Over on the elearnspace blog, George — I’m assuming it’s George — makes the following observation in This Time is Different. Part 1.: “I’m writing a series on the threat higher education faces and why I think it’s future is one of substantive, dramatic, and systemic changes. However, it’s not AI. There are a range of factors related to the core of what educators do: discover, create, and share knowledge. AI is part of it – and in the future may be the entirety of it. Short term, however, there are other urgent factors.“
I’ve increasingly been thinking about the whole “discover, create, share” thing in a different context over the last year or so, in the context of traditional stroytelling.

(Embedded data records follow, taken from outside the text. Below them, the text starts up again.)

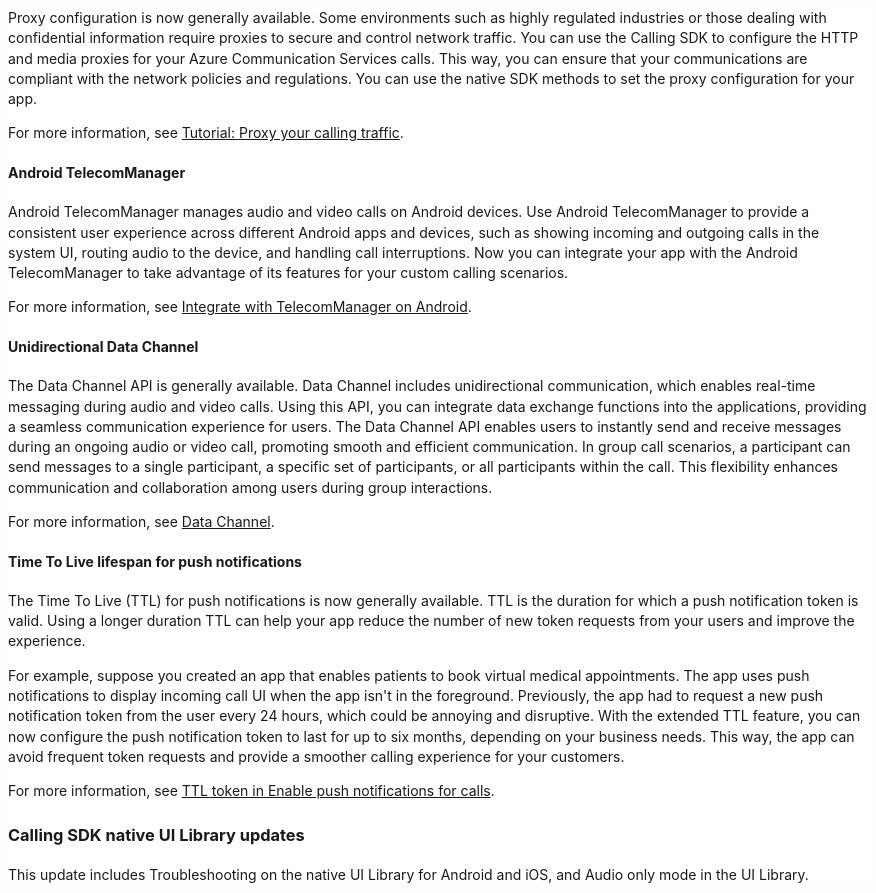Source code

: Proxy configuration is now generally available. Some environments such as highly regulated industries or those dealing with confidential information require proxies to secure and control network traffic. You can use the Calling SDK to configure the HTTP and media proxies for your Azure Communication Services calls. This way, you can ensure that your communications are compliant with the network policies and regulations. You can use the native SDK methods to set the proxy configuration for your app.

For more information, see [Tutorial: Proxy your calling traffic](./tutorials/proxy-calling-support-tutorial.md?pivots=platform-android).

#### Android TelecomManager

Android TelecomManager manages audio and video calls on Android devices. Use Android TelecomManager to provide a consistent user experience across different Android apps and devices, such as showing incoming and outgoing calls in the system UI, routing audio to the device, and handling call interruptions. Now you can integrate your app with the Android TelecomManager to take advantage of its features for your custom calling scenarios.

For more information, see [Integrate with TelecomManager on Android](./how-tos/calling-sdk/telecommanager-integration.md).

#### Unidirectional Data Channel

The Data Channel API is generally available. Data Channel includes unidirectional communication, which enables real-time messaging during audio and video calls. Using this API, you can integrate data exchange functions into the applications, providing a seamless communication experience for users. The Data Channel API enables users to instantly send and receive messages during an ongoing audio or video call, promoting smooth and efficient communication. In group call scenarios, a participant can send messages to a single participant, a specific set of participants, or all participants within the call. This flexibility enhances communication and collaboration among users during group interactions.

For more information, see [Data Channel](./concepts/voice-video-calling/data-channel.md).

#### Time To Live lifespan for push notifications

The Time To Live (TTL) for push notifications is now generally available. TTL is the duration for which a push notification token is valid. Using a longer duration TTL can help your app reduce the number of new token requests from your users and improve the experience. 

For example, suppose you created an app that enables patients to book virtual medical appointments. The app uses push notifications to display incoming call UI when the app isn't in the foreground. Previously, the app had to request a new push notification token from the user every 24 hours, which could be annoying and disruptive. With the extended TTL feature, you can now configure the push notification token to last for up to six months, depending on your business needs. This way, the app can avoid frequent token requests and provide a smoother calling experience for your customers.

For more information, see [TTL token in Enable push notifications for calls](./how-tos/calling-sdk/push-notifications.md).

### Calling SDK native UI Library updates

This update includes Troubleshooting on the native UI Library for Android and iOS, and Audio only mode in the UI Library.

I now spend much of my free-play screen time trawling the archive.org
looking for 19th century folk tale and fairy tale collections, or searching dismally OCR’d 19th newspapers in the British newspapers archive (I would contribute my text corrections back, but in the British newspaper archive at least, the editor sucks and it would take forever; it’s not hard to imagine a karaoke display with that tries to highlight each word in turn to prompt you to read the text aloud, then use whisper.ai to tunr that into text, but as it is, you get arbitrarily chunked smally collections of words with their own edit box that take forever to update separately. The intention is obviously to improve the OCR training, not allow readers who who have transcribed the whole to paste some properly searchable text in and then let the machine have a go at text alignment.)

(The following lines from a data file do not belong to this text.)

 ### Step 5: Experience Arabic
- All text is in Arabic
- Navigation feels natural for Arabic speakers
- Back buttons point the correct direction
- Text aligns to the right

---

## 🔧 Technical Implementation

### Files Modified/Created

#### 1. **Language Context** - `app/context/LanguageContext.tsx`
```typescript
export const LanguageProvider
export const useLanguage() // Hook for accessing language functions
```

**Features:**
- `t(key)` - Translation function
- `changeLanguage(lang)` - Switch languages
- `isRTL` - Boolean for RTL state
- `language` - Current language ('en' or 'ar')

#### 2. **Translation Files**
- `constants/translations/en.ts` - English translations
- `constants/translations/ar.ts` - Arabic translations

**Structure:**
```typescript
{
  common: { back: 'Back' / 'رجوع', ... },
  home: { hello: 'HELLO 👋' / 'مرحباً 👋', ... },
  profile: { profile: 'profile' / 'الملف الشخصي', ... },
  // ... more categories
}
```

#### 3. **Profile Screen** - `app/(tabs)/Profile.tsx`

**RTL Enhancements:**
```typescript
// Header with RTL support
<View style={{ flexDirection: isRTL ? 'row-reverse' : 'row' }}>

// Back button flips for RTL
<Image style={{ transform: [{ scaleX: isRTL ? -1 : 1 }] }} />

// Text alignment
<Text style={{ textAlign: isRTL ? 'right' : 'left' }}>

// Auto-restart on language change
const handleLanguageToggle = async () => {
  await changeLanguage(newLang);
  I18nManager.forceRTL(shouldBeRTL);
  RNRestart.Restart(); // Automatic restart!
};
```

So for me, text related online discovery now largely relates to discovery within 19th century texts, creating is largely around trying to pull stories together, or sequences of stories that work together, and sharing is telling stories in folk clubs and storytelling gigs. As to sharing knowledge, the stories are, of course, all true…

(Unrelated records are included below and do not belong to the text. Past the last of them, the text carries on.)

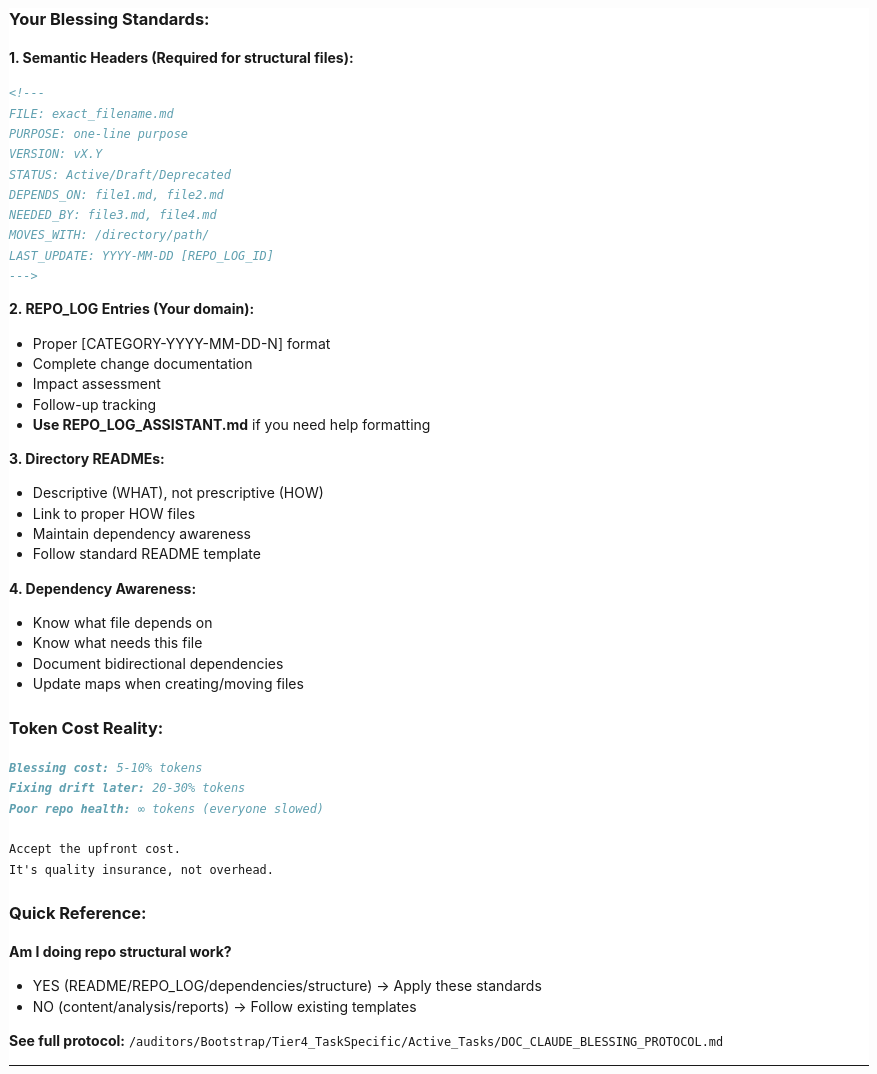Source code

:### Your Blessing Standards:

**1. Semantic Headers (Required for structural files):**
```markdown
<!---
FILE: exact_filename.md
PURPOSE: one-line purpose
VERSION: vX.Y
STATUS: Active/Draft/Deprecated
DEPENDS_ON: file1.md, file2.md
NEEDED_BY: file3.md, file4.md
MOVES_WITH: /directory/path/
LAST_UPDATE: YYYY-MM-DD [REPO_LOG_ID]
--->
```

**2. REPO_LOG Entries (Your domain):**
- Proper [CATEGORY-YYYY-MM-DD-N] format
- Complete change documentation
- Impact assessment
- Follow-up tracking
- **Use REPO_LOG_ASSISTANT.md** if you need help formatting

**3. Directory READMEs:**
- Descriptive (WHAT), not prescriptive (HOW)
- Link to proper HOW files
- Maintain dependency awareness
- Follow standard README template

**4. Dependency Awareness:**
- Know what file depends on
- Know what needs this file
- Document bidirectional dependencies
- Update maps when creating/moving files

### Token Cost Reality:

```markdown
Blessing cost: 5-10% tokens
Fixing drift later: 20-30% tokens
Poor repo health: ∞ tokens (everyone slowed)

Accept the upfront cost.
It's quality insurance, not overhead.
```

### Quick Reference:

**Am I doing repo structural work?**
- YES (README/REPO_LOG/dependencies/structure) → Apply these standards
- NO (content/analysis/reports) → Follow existing templates

**See full protocol:** `/auditors/Bootstrap/Tier4_TaskSpecific/Active_Tasks/DOC_CLAUDE_BLESSING_PROTOCOL.md`

---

I’ve also played with ChatGPT a little bit, and it’s a time waster for me. It’s a game as you try to refine the prompt to generate answers of substance, every claim of fact requires fact checking, and whilst the argumentation appears reasonable at a glance, it doesn’t always follow. The output is, on the surface, compelling and plausible, and is generated for you to read without you having to thing too much about it. I realise now whey Socratic dialogue as a mode of learning gets a hard press: the learner doesn’t really have to do much og the hard learning work, where you have to force your own brain circuits to generate sentences, and rewire those bits of your head that make you say things that don’t make sense, or spout ungrounded opinions, à la Chat je pétais.
In passing, via the tweets, All my classes suddenly became AI classes and the following policy for using chatGPT in an educational setting:
Elsewhere, I note that I should probably be following Jackie Gerstein via my feeds…
Dave Cormier also shares a beuaifully rich observation to ponder upon — ChatGPT as “autotune for knowledge”. And Simon Willison shares a handy guide to improving fart prompts from the Open.ai Cookbook — Techniques to improve reliability — because any prompts you do use naively are just that.
I hate and resent digital technology more and more every day.
And though trying to sell tickets to oral culture events, I am starting to realise how many people are digitally excluded, don’t have ready internet access, can’t buy things online, and don’t discover things online. And I would rather spend my time in their world than this digital one. Giving up archive.org would be a shame, but I have no trouble finding books in second hand bookshops, even if they do cost a bit more.